Demenz-Kranke und Menschen mit beginnender Demenz profitieren am meisten vom neuen Begriff der Pflegebedürftigkeit. Denn bislang hing die Einstufung und damit auch die Höhe der Leistungen stark davon ab, ob jemand körperlich beeinträchtigt war, sagt Gisela Rohmann, Pflegeexpertin von der Verbraucherzentrale Rheinland-Pfalz.
"Häufig haben Demenzkranke keine oder geringe körperliche Einschränkungen. Aber der Pflegalltag ist eben sehr stark durch die Demenzerkrankung bestimmt. Also, man kann jemanden nicht allein lassen, da ist die Pflegeperson sehr stark gebunden. Demenz wird stärker berücksichtigt Und das wird jetzt stärker berücksichtigt, was absolut positiv zu bewerten ist."
Vormals Pflegestufe eins mit Demenzerkrankung ist im neuen System also Pflegegrad drei, macht 545 Euro Pflegegeld statt 316 Euro bislang.
Es werden nicht mehr die Pflegeminuten addiert
Kommt ein ambulanter Pflegedienst nach Hause, gibt es dafür fast 1.300 Euro, etwa doppelt so viel wie vorher. Wer 2017 erst einen Antrag auf Pflegeleistungen stellt, macht dafür wie gehabt einen Termin mit dem Medizinischen Dienst der Krankenkassen aus, kurz MDK. Anders als früher addieren dessen Gutachter beim Hausbesuch jetzt nicht mehr die benötigten Pflegeminuten, sondern sie nehmen vor allem unter die Lupe, wie selbständig der Pflegebedürftige im Alltag agiert. Der Gutachter lässt sich zeigen, ob jemand vom Stuhl aufstehen oder auf der Ebene gehen kann, so Brigitte Seitz vom MDK Rheinland-Pfalz.
"Oder bei kognitiv eingeschränkten Personen wird er sich Räumlichkeiten in der Wohnung zeigen lassen, um zu sehen, wie die örtliche Orientierung in der Wohnung ist, oder er wird sich Handlungsketten zeigen lassen. Zum Beispiel: Kann er sich noch die Hände waschen – um einfach zu sehen: Können solche Handlungsabfolgen noch durchgängig umgesetzt werden oder sind Impulsgaben der Pflegeperson erforderlich, dass er beim Händewaschen erst mal vergisst, das Wasser aufzudrehen, oder sich nicht die Seife nimmt und man ihm immer wieder die Impulse geben muss."
Um sich ein vollständiges Bild zu machen, legt der MDK Wert darauf, dass die Pflegenden bei der Begutachtung anwesend sind. Die Verbraucherzentrale empfiehlt, sich auf den Besuch des Medizinischen Dienstes und auf dessen Urteilskriterien vorzubereiten.
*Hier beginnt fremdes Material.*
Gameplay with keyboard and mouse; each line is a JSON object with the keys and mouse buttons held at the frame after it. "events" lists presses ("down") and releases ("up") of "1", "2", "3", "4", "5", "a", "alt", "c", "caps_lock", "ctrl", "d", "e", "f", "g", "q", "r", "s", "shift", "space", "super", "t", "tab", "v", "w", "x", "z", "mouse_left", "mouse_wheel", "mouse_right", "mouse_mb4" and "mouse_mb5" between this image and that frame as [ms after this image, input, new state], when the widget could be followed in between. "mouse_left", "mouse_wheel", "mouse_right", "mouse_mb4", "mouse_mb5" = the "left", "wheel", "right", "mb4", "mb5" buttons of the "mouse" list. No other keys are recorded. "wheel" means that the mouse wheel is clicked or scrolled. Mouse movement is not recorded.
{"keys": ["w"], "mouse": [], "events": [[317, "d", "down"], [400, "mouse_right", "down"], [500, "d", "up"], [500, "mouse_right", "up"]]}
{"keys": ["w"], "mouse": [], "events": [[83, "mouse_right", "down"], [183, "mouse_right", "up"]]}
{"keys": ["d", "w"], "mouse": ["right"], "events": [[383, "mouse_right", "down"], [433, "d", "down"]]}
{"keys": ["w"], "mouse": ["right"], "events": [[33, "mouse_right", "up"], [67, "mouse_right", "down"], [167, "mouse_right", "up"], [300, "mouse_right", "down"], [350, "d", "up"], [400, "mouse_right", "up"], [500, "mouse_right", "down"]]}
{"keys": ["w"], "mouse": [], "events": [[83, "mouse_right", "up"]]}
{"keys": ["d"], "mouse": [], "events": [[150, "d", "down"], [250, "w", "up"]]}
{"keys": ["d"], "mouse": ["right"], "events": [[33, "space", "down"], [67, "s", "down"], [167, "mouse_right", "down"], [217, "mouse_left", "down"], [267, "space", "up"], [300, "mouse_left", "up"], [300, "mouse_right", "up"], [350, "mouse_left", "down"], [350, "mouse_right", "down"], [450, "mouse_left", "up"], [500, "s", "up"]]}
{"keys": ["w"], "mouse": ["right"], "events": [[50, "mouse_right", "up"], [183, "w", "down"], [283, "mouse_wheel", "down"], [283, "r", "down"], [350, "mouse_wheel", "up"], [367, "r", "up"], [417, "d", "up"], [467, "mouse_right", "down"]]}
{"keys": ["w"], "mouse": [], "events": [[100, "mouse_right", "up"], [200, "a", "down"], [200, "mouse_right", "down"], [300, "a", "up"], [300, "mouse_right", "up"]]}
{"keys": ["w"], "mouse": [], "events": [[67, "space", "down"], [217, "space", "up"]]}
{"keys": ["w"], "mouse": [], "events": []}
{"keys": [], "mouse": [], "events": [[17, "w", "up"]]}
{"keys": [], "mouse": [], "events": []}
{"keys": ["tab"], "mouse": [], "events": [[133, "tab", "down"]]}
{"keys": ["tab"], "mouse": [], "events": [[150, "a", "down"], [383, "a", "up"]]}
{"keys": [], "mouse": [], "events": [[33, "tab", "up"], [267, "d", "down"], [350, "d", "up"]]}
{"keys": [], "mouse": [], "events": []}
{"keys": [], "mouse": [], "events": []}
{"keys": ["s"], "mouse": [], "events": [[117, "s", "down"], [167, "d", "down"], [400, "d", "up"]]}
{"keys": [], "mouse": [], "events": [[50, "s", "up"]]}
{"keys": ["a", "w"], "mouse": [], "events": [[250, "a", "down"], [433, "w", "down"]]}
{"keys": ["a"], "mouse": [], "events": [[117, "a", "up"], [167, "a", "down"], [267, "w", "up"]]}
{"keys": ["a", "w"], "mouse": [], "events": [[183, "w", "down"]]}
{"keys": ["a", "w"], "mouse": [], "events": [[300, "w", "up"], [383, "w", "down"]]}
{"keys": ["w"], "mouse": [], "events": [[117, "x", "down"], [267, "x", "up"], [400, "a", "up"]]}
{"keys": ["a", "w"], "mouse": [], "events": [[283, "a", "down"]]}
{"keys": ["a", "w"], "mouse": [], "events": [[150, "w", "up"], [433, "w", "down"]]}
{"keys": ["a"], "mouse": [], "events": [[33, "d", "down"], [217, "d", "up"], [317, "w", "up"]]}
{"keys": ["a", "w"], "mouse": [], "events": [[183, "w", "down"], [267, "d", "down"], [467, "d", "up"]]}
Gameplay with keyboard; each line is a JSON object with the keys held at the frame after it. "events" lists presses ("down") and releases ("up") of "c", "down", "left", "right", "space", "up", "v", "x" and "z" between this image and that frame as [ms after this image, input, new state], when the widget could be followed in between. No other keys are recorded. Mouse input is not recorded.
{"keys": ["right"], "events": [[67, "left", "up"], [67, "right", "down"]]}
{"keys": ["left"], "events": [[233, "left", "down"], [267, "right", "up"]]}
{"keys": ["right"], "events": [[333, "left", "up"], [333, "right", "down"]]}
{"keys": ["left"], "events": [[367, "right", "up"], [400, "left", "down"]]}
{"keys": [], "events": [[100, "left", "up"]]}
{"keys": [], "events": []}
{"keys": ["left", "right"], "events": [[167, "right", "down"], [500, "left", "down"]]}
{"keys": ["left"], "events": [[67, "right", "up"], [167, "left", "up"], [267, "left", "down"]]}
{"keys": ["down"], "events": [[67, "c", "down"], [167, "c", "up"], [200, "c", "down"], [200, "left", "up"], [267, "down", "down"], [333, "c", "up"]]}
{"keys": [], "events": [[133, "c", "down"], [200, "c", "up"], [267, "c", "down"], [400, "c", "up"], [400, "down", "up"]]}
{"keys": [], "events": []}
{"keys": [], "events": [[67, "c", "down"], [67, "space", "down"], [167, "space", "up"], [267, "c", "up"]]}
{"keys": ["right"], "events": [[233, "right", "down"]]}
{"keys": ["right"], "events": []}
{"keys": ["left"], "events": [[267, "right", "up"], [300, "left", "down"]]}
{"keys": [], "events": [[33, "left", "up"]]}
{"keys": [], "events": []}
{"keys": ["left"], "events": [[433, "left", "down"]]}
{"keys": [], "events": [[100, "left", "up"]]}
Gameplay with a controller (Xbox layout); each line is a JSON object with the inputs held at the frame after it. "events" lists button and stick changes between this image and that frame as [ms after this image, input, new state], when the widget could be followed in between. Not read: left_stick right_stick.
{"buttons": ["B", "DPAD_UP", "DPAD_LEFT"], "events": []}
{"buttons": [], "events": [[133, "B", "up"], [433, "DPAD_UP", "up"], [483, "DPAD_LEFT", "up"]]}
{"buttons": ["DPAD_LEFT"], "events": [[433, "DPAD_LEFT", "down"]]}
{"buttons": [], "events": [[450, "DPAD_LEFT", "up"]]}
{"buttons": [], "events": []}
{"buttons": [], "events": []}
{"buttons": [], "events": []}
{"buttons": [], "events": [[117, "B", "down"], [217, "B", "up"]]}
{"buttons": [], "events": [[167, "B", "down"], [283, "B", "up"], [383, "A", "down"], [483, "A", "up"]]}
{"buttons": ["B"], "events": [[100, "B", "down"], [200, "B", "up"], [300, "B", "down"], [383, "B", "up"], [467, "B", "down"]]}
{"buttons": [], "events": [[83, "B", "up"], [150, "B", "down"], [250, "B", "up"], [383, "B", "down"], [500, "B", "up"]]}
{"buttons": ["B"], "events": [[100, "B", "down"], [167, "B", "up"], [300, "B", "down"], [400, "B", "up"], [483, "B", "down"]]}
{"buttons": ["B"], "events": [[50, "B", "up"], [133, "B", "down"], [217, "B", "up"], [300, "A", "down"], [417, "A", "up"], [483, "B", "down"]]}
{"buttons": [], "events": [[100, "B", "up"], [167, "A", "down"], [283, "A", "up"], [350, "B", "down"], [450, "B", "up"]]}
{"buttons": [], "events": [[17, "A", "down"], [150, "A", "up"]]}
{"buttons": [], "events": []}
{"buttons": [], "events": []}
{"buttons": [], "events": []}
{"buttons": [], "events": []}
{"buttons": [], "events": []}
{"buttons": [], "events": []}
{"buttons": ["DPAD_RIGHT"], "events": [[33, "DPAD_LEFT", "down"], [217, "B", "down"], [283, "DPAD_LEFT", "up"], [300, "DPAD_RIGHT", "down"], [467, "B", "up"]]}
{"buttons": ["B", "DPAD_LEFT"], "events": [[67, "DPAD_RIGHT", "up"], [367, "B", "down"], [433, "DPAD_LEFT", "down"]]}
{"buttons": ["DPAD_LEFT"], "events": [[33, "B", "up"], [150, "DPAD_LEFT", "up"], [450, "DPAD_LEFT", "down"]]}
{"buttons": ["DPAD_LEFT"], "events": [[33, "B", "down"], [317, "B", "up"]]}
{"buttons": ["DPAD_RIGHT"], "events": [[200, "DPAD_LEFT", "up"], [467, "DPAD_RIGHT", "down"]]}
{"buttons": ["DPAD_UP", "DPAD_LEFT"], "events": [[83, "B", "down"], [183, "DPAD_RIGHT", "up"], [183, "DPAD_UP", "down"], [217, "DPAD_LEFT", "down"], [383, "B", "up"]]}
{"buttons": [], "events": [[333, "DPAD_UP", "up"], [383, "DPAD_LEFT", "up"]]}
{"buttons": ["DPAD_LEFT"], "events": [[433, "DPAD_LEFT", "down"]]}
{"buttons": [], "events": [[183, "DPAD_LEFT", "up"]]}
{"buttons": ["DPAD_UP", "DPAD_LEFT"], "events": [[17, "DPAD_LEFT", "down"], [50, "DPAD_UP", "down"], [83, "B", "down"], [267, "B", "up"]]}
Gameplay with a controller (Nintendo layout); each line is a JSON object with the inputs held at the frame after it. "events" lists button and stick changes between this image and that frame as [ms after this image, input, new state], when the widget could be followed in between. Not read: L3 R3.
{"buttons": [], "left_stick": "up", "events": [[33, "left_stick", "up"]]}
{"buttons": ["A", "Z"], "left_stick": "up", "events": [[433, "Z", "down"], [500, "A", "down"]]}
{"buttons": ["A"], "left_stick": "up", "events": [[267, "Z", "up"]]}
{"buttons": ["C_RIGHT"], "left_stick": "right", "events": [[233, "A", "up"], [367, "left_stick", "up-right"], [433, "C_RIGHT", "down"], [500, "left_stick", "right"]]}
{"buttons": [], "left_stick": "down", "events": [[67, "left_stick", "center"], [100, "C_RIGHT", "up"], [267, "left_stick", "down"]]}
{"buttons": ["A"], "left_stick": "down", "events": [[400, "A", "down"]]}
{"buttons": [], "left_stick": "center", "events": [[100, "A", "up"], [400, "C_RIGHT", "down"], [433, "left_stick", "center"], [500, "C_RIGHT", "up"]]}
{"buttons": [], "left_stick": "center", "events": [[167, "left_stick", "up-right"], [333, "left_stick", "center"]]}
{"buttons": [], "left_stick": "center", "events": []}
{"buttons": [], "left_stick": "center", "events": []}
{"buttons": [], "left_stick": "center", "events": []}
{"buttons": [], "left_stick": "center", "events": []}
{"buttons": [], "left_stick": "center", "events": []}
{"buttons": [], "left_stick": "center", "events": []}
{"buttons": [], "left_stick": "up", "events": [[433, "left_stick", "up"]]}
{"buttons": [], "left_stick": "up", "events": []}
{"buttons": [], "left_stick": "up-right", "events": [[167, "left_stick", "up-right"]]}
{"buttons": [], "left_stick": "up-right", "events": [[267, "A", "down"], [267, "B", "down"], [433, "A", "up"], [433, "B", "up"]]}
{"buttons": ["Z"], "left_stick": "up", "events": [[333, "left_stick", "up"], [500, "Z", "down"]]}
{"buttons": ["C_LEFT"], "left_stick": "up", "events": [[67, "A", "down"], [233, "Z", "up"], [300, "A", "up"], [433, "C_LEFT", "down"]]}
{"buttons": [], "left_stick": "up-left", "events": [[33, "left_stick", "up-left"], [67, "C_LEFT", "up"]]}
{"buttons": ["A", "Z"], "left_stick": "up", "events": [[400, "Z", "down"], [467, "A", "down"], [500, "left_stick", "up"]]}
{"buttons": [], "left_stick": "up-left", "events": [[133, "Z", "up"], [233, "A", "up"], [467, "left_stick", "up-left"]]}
Wissen, worauf es bei der Begutachtung ankommt
Die wichtigsten für die Einstufung und damit auch die Höhe des Pflegegeldes sind Fragen der Körperpflege, Ernährung und Toilettennutzung beziehungsweise der Umgang mit Inkontinenz oder Katheter.
"Und als Zweites ist, dass therapiebedingte Belastungen jetzt auch bei der Ermittlung des Pflegegrades eine Rolle spielen, zum Beispiel Verbandswechsel oder Medikation, also wenn Medikamente gegeben werden. Oder wenn physiotherapeutische Übungen durchgeführt werden müssen. Also, da ist es schon gut, wenn man weiß, dass so was jetzt auch mitzählt, dass man da entsprechend vorbereitet ist, worauf es ankommt."
Blutzucker-Messungen, Insulingaben, Inhalation - bei pflegebedürftigen Senioren oder Kindern wird dieser Aufwand jetzt berücksichtigt. Pflegenden Familienangehörigen rät Gisela Rohmann von der Verbraucherzentrale mit Blick auf neue Untergrenze bei den Wochenstunden:
"Dass die sich das noch mal anschauen, wie viel Zeit da im alten Gutachten festgestellt wurde, denn diese Zeit ist von 14 auf 10 Stunden reduziert, und da sollte man gucken, ob man da jetzt nicht im neuen Jahre einen Anspruch auf Rentenversicherungsbeiträge als Pflegeperson hat."
Als Pflegeperson die Rente aufbessern
"Rentenrelevant wird es immer dann, wenn der Pflegegrad zwei erreicht wird und die Pflegeperson mindestens zehn Stunden an mindestens zwei Tagen in der Woche pflegerisch oder auch betreuerisch tätig wird", ergänzt Brigitte Seitz vom MDK.
Und ermutigt, den Hausbesuch des Gutachters auch zu nutzen, um sich beraten zu lassen, wie die Pflege zuhause optimiert werden kann.